La vie de l’araignée : bio-technique

Voici une vie sans autre substance que la tekhné – une vie technique pure, l’inverse de la vie des dieux : tekhné–deinos–hybris.

La vie d’Arachné, c’est la vie même en tant que hybris.

Sa vie, la vie technique par excellence, la condition minimale de la vie en tant que celle d’une tekhné primitive, est l’inverse de la vie pure, das Blosse Leben selon l’expression de Walter Benjamin, des vitalistes.

Les enseignements de Pythagore d’Ovide se trouvent en effet en proximité de ceux de Kurt Hiller, la cible de la critique de Benjamin. Tous les deux affirment la sainteté de la vie, de la vie pure et simple, das Blosse Leben. Cette sanctification de la vie est insupportable pour Benjamin. Seule la vie digne peut avoir une valeur : et c’est pour cette raison que la violence (révolutionnaire) est possible voire nécessaire. Ainsi la critique de Benjamin nous amène directement à la question des armes. La question ultime du mythe d’Arachné.

Cocon / Armes

Dans une performance connue de 1973, Baba Anthropofagica, l’artiste brésilienne Lygia Clark inverse structurellement l’artifice de l’araignée-tisseuse-chasseuse. Assis en rond, quelques hommes se rassemblent autour du corps nu d’un homme, allongé immobile, les yeux fermés – mort donc ? – au centre du cercle. Les hommes et les femmes tirent des fils de leurs bouches et couvrent avec la fibre mouillée le corps endormi (possibilité de lecture : le père mort ? D’autant plus que baba, « salive », veut dire aussi « père » dans plusieurs langues africaines parlées au Brésil).

Les hommes-araignées absorbent-ils métaboliquement un corps ? Anthropophagie, nous disent-ils.
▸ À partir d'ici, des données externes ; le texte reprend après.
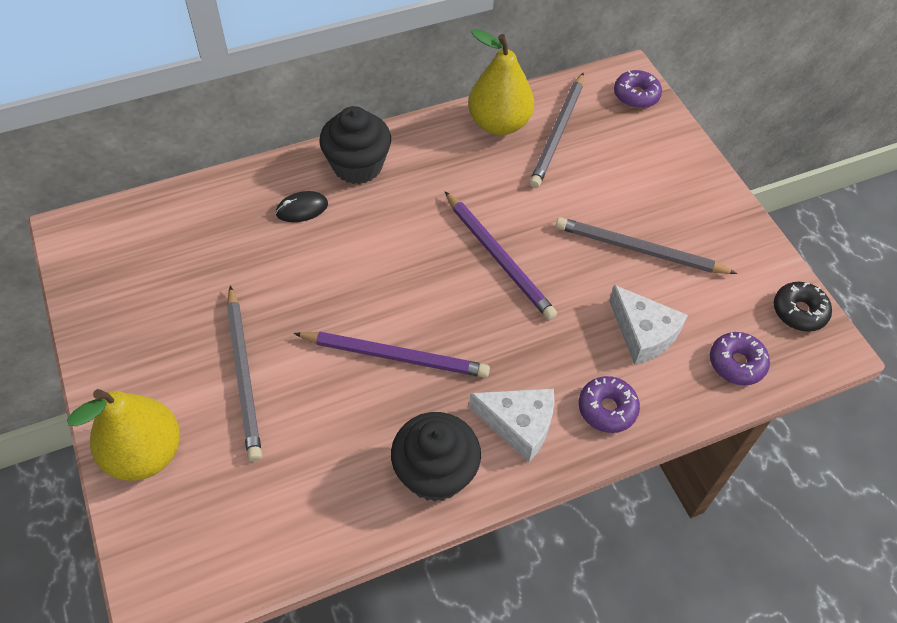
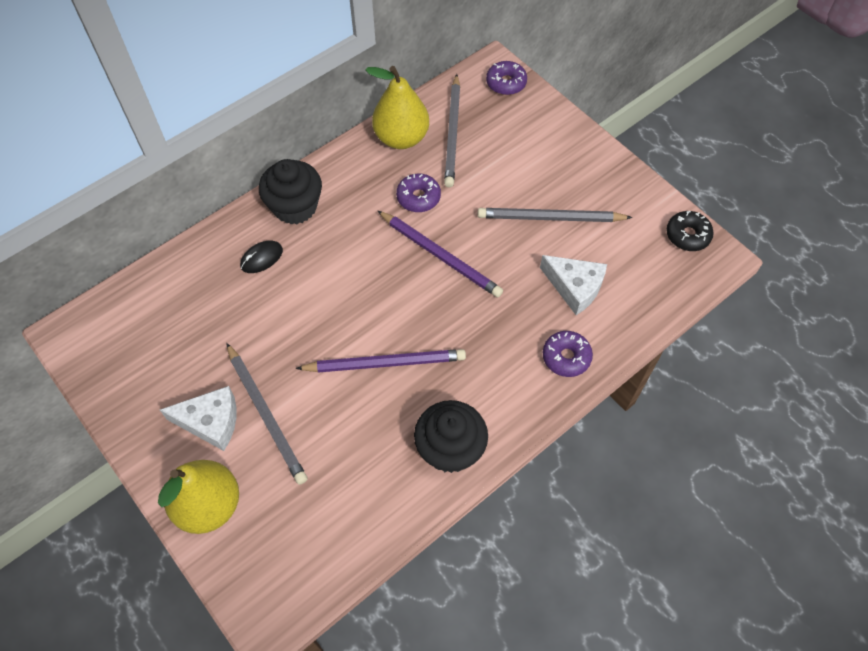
camera: 15 degrees left, 5 degrees up
(518, 424) = (502, 390): white cheese -> white cheese (211, 422)
(736, 363) = (653, 291): purple donut -> purple donut (418, 197)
Le fil-salive est-il un organe exofage ? La salive, l’excrétion du corps, devient-elle un techno-organe prothétique ?

La production du cocon – opération d’absorption de la puissance et de la matière du corps vivant – coïncide avec l’hétérogénèse du corps mort, l’apparition-naissance du corps mort dans et par le rite : le rite funéraire coïncide avec l’avalement du corps, nature et culture se transgressent mutuellement et leur opposition constitutive se réforme. Le cocon funéraire exophage donne forme aux corps. En donnant corps à la mort, elle ouvre sur la seule possibilité de la résurrection : l’invention technique.

L’œuvre devient ainsi inséparable du traitement de la pourriture et de l’invention du corps idéal de la mort. Arachné répond à son double obscur, au subtil Prométhée, le plus sage de tous, l’inventeur de la mort.

Cocon / Armes II

Arachné en tant que papillon ? Il est fascinant de penser que la persistance à travers les techniques peut créer un nouveau corps : la femme tisseuse se transformant en araignée tisseuse. Le vieux corps produit la technique nécessaire pour sa transformation en nouveau corps. Le nouveau corps est l’arme dont nous avons besoin.

Seule la désorganisation radicale transforme le corps en arme. Il nous faut de nouvelles armes, or il nous faut de nouveaux corps.